Committed to Foster the Growth of the Textile Industry

Buyers paying more for quality cotton

Strong buying was witnessed on the cotton market on Monday as spinners preferred to get quality lint and willingly paid premium price for Sindh variety.
This is the second time in the season that prices have crossed above the Rs7,000 mark to reach Rs7,050 per maund. However, activity remained restricted due to short supply of quality lint.
The rupee-dollar parity is going to impact cotton imports which will become costlier in case the rupee value declines against dollar.
This was a cause of concern for the textile industry because a huge quantity of around 3 million bales is expected to be imported.
Meanwhile, the downpour on Monday in Punjab would be beneficial for wheat crop but would be harmful for the cotton where picking has yet to finish. However, reports suggested that most of the crop has been picked.
There is growing concern amongst spinners that late approval for import of cotton from India would not help because by end of this month much of quality cotton would have been lifted by Indian textile industry or exported.

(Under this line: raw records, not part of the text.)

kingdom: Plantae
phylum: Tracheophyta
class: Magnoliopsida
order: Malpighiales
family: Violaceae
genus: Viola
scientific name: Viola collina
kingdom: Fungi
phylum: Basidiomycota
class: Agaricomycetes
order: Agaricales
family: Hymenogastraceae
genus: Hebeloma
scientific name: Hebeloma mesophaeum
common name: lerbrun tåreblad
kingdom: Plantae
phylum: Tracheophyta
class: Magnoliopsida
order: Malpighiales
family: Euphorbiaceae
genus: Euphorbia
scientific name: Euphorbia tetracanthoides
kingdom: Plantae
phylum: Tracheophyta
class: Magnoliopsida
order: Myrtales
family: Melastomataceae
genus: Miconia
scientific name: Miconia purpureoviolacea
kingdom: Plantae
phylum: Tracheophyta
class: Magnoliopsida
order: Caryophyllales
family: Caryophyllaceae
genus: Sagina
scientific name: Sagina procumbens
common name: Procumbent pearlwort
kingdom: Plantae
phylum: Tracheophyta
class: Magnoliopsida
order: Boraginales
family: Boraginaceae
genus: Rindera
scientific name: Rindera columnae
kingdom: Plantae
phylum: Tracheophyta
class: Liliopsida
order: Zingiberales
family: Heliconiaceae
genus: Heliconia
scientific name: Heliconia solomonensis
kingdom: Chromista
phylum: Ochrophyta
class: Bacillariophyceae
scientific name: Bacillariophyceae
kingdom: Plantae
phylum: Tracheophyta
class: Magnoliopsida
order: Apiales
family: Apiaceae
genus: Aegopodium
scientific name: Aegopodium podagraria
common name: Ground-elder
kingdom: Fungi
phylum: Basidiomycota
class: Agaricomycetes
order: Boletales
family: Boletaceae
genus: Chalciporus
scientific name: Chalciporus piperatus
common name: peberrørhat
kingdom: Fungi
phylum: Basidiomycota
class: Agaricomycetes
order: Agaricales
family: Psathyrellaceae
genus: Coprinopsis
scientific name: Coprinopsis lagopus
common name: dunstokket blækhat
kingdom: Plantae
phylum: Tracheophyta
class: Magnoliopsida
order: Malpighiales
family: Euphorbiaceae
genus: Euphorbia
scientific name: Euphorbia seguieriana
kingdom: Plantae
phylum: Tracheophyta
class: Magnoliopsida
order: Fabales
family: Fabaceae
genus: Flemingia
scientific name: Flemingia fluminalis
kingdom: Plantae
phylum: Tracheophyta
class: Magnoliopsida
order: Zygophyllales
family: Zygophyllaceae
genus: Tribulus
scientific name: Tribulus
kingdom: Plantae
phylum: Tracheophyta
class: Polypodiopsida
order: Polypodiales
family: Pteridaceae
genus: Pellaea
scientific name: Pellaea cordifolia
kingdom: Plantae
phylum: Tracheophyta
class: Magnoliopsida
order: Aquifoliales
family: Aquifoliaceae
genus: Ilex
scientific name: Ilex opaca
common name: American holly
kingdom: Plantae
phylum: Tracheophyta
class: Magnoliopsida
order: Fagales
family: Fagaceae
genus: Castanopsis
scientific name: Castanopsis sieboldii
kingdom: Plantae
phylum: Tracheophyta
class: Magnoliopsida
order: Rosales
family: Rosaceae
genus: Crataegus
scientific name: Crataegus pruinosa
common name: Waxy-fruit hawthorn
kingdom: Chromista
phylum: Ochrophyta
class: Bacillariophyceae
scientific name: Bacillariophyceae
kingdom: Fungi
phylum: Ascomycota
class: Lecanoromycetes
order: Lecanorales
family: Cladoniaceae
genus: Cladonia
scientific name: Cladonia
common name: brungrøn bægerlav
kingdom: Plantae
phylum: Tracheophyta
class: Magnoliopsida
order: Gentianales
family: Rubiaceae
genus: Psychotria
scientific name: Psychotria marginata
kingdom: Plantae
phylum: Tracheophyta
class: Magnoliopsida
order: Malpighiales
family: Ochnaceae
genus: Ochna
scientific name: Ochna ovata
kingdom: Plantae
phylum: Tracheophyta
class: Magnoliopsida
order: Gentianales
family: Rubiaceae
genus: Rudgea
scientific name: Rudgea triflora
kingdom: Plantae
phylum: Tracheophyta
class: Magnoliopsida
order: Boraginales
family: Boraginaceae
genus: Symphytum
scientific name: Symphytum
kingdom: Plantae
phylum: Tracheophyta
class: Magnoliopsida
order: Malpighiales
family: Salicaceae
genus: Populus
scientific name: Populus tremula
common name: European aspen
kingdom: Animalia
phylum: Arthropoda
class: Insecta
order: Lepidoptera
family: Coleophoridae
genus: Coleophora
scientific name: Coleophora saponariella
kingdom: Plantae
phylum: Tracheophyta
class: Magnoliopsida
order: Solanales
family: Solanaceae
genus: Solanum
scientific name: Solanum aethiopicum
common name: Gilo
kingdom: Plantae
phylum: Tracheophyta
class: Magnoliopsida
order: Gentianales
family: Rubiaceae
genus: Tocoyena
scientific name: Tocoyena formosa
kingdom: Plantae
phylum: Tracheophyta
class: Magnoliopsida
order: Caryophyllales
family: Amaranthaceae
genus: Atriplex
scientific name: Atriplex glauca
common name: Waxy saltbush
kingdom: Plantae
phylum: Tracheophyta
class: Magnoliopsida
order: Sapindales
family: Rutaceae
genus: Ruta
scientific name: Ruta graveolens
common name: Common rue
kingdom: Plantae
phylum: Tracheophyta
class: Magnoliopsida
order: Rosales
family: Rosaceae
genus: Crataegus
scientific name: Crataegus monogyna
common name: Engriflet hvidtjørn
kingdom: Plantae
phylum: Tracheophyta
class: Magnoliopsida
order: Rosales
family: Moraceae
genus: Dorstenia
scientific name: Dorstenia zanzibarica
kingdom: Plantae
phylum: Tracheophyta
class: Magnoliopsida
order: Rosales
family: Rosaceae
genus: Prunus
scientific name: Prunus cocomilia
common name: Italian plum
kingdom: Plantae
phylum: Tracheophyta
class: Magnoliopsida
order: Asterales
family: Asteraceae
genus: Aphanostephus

The world leading cotton markets gave mixed trend with Indian cotton closing steady but the New York and Chinese cotton markets were under pressure.
The Karachi Cotton Association (KCA) kept its spot rates steady at weekend level.
The following deals were reported to have changed hands on the ready counter: 800 bales, Ghotki, at Rs7,050; 400 bales, Daharki, at Rs7,050; 400 bales, Mir¬pur Mathelo, at Rs7,050; 2,000 bales, Rohri, at Rs6,500 to Rs6,700; 1,600 bales, Saleh Pat, at Rs6,550 to Rs6,750; 2,200 bales, Haroonabad, at Rs6,450; 2,400 bales, Rahim¬yar Khan, at Rs6,875 to Rs7,000; 600 bales, Khane¬wal, at Rs6,300; 1,200 bales, Mianwali, at Rs6,300; and 1,000 bales, Layyah, at Rs6,300.